One of the many discursive, meditative and philosophical emails which Alice and Eileen share—and which make up the bulk of Beautiful World—is dedicated solely to the discussion of the contemporary novel and its place and significance in a world that is burning. "The novel works by suppressing the truth of the world," Alice writes in one of her emails, saying that reading fiction makes us care about seemingly inconsequential things like "whether people break up or stay together." In response, Eileen counters that someone on their deathbed is less likely to talk about human justice than their own close personal relationships.

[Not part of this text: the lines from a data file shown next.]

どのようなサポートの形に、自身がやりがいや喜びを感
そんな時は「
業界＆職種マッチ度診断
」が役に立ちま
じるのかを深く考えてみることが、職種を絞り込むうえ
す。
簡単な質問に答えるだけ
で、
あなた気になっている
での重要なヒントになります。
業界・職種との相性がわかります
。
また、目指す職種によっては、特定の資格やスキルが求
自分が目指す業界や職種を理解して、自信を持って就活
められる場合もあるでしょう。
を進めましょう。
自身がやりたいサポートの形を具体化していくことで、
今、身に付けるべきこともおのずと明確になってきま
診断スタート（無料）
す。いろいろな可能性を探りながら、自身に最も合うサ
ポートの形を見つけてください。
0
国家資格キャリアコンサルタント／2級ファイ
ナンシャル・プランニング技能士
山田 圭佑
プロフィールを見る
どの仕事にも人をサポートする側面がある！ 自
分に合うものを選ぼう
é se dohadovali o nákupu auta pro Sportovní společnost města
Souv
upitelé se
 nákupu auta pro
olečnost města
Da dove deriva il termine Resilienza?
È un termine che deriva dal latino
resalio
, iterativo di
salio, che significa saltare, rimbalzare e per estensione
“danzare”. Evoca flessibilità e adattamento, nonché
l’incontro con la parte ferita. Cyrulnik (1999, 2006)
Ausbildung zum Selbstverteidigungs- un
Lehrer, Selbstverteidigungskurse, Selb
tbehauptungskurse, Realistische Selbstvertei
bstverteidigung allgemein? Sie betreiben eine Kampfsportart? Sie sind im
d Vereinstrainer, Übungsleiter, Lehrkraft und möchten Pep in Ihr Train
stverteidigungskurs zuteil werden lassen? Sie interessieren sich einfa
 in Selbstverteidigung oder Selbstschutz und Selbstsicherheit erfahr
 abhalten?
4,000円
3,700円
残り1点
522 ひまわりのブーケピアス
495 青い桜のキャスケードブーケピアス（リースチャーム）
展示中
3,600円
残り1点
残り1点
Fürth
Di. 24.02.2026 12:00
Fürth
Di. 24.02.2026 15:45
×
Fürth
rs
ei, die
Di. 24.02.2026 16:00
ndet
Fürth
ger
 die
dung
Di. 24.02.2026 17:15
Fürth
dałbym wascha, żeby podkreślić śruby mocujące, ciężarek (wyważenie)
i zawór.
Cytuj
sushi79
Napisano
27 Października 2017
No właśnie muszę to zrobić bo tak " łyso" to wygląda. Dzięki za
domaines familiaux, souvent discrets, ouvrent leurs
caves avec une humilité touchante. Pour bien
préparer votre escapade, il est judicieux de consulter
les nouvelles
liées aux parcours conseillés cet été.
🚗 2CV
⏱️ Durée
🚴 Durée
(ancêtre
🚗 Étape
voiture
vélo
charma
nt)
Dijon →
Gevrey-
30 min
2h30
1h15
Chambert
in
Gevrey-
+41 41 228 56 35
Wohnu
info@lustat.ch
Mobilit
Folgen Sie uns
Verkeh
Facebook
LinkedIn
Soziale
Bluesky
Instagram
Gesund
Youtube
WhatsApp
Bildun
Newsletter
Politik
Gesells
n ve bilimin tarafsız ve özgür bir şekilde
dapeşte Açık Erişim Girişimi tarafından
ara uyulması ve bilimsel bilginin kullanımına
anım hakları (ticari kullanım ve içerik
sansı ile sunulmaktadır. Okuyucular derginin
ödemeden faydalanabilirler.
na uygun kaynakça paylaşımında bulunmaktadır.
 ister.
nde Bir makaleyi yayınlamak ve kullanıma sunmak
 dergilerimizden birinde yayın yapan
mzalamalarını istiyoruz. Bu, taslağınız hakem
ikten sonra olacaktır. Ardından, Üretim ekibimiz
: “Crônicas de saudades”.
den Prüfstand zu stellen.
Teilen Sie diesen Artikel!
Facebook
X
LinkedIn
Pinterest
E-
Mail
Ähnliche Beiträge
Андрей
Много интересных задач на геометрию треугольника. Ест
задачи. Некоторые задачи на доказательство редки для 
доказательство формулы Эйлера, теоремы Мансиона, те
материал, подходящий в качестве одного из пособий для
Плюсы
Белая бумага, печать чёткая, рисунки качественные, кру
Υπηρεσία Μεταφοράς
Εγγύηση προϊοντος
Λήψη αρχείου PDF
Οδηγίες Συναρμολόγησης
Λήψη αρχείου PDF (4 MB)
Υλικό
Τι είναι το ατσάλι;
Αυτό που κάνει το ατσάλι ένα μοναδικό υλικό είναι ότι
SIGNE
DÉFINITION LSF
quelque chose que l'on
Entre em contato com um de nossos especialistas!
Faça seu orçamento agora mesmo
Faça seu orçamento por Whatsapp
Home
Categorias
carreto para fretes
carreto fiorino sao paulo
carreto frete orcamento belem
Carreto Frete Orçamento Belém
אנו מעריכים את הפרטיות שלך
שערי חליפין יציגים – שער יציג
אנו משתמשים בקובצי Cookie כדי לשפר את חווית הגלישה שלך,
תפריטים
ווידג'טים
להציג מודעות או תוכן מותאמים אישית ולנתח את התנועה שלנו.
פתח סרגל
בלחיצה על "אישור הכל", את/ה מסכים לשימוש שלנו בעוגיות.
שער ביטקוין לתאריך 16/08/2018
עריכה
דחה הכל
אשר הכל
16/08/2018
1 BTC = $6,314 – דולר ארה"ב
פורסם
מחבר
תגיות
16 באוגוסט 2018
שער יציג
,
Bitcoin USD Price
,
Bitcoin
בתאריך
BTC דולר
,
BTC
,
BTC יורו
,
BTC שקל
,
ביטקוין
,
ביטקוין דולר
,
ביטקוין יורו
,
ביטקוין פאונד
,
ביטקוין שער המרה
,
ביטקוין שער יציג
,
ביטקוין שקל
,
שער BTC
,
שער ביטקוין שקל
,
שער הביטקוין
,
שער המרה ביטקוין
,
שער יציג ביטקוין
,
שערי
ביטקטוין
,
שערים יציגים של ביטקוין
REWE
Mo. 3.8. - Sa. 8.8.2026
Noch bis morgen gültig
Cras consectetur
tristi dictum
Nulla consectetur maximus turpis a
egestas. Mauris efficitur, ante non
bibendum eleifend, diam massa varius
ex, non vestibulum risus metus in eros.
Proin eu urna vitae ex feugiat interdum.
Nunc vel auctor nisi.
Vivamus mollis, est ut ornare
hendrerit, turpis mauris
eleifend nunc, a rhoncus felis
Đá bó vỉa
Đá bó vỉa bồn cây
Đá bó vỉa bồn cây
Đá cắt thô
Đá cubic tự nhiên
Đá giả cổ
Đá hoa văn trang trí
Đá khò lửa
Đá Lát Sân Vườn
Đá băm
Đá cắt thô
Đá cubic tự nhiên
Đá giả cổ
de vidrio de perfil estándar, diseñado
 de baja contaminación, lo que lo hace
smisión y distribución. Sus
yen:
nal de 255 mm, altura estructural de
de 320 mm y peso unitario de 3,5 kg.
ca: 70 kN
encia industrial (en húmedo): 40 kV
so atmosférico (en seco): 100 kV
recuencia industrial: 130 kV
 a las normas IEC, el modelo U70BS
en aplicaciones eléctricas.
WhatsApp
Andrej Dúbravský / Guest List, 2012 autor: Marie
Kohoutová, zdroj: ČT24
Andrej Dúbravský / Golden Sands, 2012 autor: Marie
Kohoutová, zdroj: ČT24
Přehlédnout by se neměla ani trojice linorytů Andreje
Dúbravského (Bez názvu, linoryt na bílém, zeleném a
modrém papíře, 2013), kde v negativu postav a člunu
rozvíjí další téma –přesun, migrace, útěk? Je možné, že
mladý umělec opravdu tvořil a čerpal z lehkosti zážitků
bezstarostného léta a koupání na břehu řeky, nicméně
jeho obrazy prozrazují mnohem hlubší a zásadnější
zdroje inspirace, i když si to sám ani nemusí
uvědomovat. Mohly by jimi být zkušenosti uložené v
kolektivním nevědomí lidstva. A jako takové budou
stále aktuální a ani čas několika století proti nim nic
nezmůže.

Whether this is addressed to Rooney's naysayers or not, it is a worthwhile discussion to have. Because whether romantic, sexual, platonic or filial, relationships are how we connect to the world and ourselves, and Rooney offers a genuinely relevant insight into the variously tinged complexities of modern relationships. For many of us, our relationships are the most potent mode of existence. "There's no you without others," Rooney says in an interview. "There's no version of you that isn't constantly influenced by everyone else in your life." This is age-old wisdom, but may seem inconsistent with the hyper-individualistic culture we have assimilated into. I find that I agree completely with Rooney: relationships are all we have. And no form perhaps better explores relationships than the novel. 

This is Rooney's specialty: her flair for the very specifically millennial psychological realism that has made her famous. She is able to examine with a practiced hand the disillusion that we all seem to feel, without ever alienating her characters. She seems to know how to approach emotions about relationships in a way that does not make them seem like some adversarial constraint but daily mysteries that are worth unraveling. She's interested in the asymmetry existing in human connections, in emotions as an external force—things most of us grapple with. Even while reading Conversations, my least favourite of her works (due to its sometimes befuddling mix of pretentiousness and mawkishness), I found myself shocked to be laid so bare every time the author delivered some inexplicably precise understanding of the interplay between what I thought were my peculiar interiorities and my convoluted relationships. Rooney is by no means my favourite author, but if the lives of white Dublin-residing millennials can resonate with a brown woman in Dhaka, I can comprehend that their creator might be doing something right. 

And even if you agree with none of that, you probably won't be able to deny that Rooney is a singularly gifted writer. Her artistic evolution is difficult not to applaud, especially when you read her works chronologically (maybe you'll even come around to the realisation—like I have—that collectively, the concept of a "good novel" has unfortunately morphed beyond our capacity to enjoy things without taking them apart). 

I just want to clarify that I don't love Sally Rooney. There are many things in her novels I could do without, like her obsession with submissive women and her exclusively thin, beautiful and white characters. But I'm tired of thinking I should hate her for writing stories which are concerned with relationships and character but are judged for being inadequate appraisals of social power structures.

It doesn't have to be a dismal sort of realisation, but it all comes down to one thing. All of the sense we're constantly trying to make of ourselves, sometimes abusing ourselves and others in the process, is nothing but that one thing. We are human: you, I, and everyone else, and we are, day in and day out, defined by our own search for a beautiful world. And who can hate Rooney for pointing that out?